A report released today by Infogroup, the leading provider of high-value data and multichannel solutions, finds that 52 percent of consumers using local search services have visited a closed business and 44 percent have had a social outing ruined by outdated business listing information.

You can read the full article here.

Now, upon reading this, you might reflect on your own experience and grumble in recognition of this problem. However, the probability of failure can be misleading.

Let's imagine we have some event that has a probability of .99 success. This means that if we attempt this once, there is a .01 chance that we will experience failure. If we attempt this twice, we will have a failure probability of 0.0199. This is computed by calculating the probability of two successes and then subtracting that from 1 (i.e. 1 - 0.99^2).

If we interpret the survey data from Infogroup as meaning consumers have a 52% chance of experiencing an error (on the closure of a business) then we can ask - for a given quality of data, how many unique businesses would a user have to experience in a search engine such that the probability of seeing a single error was 52%?

For example, if our data's accuracy for being open was .99, we find that 1-.99^73 is approximately .52. In other words, a user would have to see only 73 distinct businesses before the probability of having seen a single error reaches 52% as per the Infogroup article.

As data is never perfect, we can then ask - for any corpus of data - how good is it? To be able to determine that a corpus of local listings has a precision of .99 for some attribute (e.g. being open rather than closed) is actually very difficult. Firstly there is the size of the sample required to get reasonable error bounds at 95% confidence; secondly there is the error in labeling (which at this degree of precision is a very tricky issue).

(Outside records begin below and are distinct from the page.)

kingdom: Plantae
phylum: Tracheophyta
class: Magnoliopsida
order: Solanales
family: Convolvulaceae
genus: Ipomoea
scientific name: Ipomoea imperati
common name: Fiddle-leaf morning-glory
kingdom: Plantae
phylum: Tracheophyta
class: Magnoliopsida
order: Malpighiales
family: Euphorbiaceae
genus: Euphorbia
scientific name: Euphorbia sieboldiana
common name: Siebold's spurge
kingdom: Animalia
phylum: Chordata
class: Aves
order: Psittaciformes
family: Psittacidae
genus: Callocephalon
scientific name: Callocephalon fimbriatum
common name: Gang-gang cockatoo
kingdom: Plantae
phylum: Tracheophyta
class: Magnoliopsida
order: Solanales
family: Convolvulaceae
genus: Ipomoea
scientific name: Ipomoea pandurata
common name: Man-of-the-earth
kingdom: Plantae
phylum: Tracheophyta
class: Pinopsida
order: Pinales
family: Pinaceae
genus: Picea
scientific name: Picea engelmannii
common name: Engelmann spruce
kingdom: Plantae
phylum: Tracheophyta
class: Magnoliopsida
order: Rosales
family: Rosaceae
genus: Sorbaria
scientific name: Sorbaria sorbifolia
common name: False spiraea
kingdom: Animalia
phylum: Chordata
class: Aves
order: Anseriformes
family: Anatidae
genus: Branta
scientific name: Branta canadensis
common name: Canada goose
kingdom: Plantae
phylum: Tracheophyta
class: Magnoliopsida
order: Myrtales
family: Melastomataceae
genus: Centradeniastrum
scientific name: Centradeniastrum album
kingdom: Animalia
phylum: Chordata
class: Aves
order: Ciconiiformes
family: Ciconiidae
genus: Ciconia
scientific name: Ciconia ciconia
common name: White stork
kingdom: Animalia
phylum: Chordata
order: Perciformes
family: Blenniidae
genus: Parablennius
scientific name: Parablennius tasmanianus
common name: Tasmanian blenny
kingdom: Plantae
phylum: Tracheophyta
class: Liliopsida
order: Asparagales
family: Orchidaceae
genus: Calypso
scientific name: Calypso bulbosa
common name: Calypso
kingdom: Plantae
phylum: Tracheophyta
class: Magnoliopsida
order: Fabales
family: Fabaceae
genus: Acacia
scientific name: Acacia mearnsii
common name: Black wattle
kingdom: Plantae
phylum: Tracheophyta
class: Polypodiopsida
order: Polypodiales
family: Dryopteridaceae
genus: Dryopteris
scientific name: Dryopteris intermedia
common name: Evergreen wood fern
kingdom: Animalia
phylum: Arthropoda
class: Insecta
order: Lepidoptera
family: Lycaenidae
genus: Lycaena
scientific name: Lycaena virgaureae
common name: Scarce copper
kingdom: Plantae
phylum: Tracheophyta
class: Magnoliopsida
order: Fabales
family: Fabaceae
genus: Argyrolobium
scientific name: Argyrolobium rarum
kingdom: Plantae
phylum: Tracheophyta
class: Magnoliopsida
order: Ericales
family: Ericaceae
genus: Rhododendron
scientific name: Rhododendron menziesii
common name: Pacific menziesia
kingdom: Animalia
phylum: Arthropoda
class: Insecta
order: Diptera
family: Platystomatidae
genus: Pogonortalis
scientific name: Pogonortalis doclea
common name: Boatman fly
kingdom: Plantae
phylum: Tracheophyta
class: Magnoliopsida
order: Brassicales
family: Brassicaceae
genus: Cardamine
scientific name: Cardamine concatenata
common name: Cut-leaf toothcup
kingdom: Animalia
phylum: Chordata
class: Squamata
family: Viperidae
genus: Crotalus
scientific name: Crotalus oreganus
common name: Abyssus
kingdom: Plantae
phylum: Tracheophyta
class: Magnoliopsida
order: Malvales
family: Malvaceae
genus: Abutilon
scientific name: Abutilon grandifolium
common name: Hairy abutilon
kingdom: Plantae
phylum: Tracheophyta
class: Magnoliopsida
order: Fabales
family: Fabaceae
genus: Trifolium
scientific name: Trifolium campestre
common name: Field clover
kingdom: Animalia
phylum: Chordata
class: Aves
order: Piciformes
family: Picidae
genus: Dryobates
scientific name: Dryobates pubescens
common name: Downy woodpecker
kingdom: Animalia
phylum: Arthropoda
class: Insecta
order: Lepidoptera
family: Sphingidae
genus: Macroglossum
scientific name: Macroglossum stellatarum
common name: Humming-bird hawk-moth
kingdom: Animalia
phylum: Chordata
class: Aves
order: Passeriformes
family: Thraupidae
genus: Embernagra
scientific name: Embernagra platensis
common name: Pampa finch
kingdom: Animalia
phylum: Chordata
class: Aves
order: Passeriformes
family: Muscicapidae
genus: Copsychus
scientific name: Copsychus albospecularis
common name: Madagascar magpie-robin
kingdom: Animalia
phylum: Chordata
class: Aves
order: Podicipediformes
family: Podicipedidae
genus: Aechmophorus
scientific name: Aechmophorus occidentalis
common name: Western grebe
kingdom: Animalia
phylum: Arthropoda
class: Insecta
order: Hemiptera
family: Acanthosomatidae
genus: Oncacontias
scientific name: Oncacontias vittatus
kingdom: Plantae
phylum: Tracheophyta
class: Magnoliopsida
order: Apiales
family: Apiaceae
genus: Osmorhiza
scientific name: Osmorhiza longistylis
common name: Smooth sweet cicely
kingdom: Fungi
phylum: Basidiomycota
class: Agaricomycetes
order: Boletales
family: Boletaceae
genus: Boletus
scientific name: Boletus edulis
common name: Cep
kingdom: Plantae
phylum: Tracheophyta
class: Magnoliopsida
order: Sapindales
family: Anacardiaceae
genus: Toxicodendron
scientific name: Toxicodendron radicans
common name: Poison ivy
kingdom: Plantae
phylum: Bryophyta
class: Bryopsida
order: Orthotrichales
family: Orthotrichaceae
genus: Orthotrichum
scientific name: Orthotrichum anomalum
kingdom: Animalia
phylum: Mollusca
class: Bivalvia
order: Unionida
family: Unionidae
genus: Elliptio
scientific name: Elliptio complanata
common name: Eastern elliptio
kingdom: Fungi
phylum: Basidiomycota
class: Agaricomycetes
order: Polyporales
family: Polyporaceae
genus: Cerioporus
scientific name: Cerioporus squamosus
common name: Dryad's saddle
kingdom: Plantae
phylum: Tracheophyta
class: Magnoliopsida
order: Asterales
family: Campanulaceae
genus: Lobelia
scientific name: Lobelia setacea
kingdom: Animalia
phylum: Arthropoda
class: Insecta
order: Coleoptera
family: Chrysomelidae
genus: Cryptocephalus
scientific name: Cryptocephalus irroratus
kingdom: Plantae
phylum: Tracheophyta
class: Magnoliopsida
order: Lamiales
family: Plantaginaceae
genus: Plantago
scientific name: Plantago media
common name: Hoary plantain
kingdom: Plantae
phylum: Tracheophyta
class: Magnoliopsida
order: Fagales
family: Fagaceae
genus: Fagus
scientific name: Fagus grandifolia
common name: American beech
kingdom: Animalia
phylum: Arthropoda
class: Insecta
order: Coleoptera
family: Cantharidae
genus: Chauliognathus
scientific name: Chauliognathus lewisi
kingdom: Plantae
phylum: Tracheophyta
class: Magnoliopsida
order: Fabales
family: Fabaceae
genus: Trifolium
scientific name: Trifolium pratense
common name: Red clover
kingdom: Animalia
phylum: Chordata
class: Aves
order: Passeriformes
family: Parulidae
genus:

All told, while this is an interesting article, it is important to step back and look at the big picture both in terms of interpreting the results and in terms of understanding not just the challenges in getting accurate data, but even the problem of determining how accurate that data is.

The most important thing in data engineering (the job of building systems that aggregate data and improve it in some regard) is building a system that can respond to change and apply updates and improvements in a fluid manner. When evaluating a data provider, while it is important to ask them for details on the quality of their data (surprisingly, many of them won't be able to tell you) it is equally important to learn about the processes they have in place to update and correct data with as low a latency as possible.